- DATA SUPPLIED:
>>

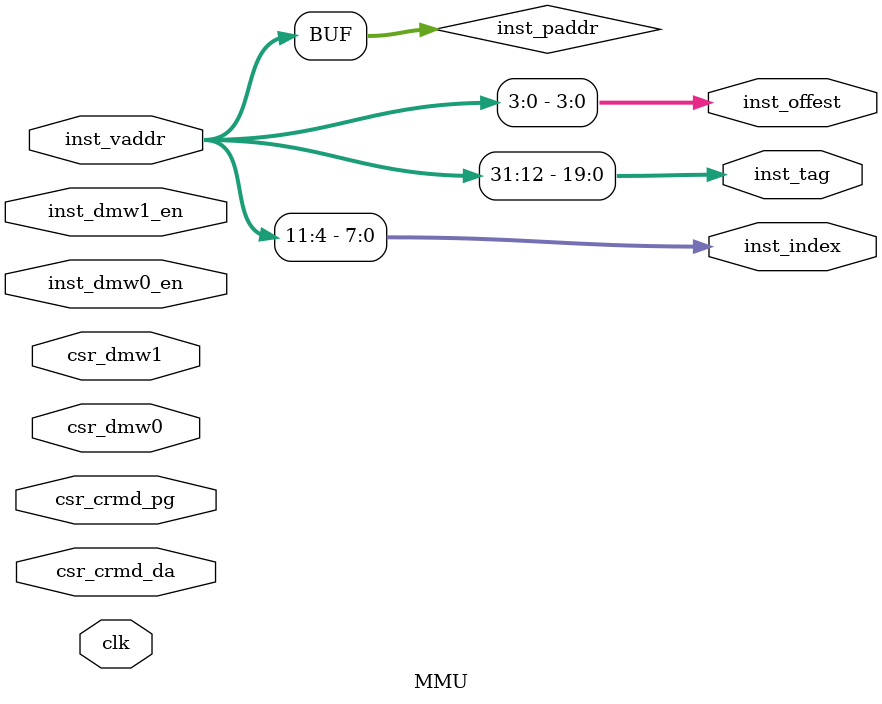
<source format=sv>
module MMU(
    input clk,
    //inst addr trans from IF
    input  [31:0]   inst_vaddr,
    input           inst_dmw0_en,
    input           inst_dmw1_en,
    output [ 7:0]   inst_index,
    output [19:0]   inst_tag,
    output [ 3:0]   inst_offest,
    //from csr
    input           csr_crmd_da,
    input           csr_crmd_pg,
    input  [31:0]   csr_dmw0,
    input  [31:0]   csr_dmw1,

);

    wire pg_mode = !csr_crmd_da &&  csr_crmd_pg;
    wire da_mode =  csr_crmd_da && !csr_crmd_pg;

    wire [31:0] inst_paddr;
    // assign inst_paddr = (pg_mode && inst_dmw0_en) ? {csr_dmw0[27:25], inst_vaddr[28:0]} :
    //                     (pg_mode && inst_dmw1_en) ? {csr_dmw1[27:25], inst_vaddr[28:0]} :
    //                     inst_vaddr;
    assign inst_paddr   = inst_vaddr;
    assign inst_tag     = inst_paddr[31:12];
    assign inst_index   = inst_paddr[11:4];
    assign inst_offest  = inst_paddr[3:0];

endmodule
</source>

<<

- DIRECTIONS FOR THIS TASK: Find every line of the records holding "assign". Answer with the count alone.

- RESPONSE: 5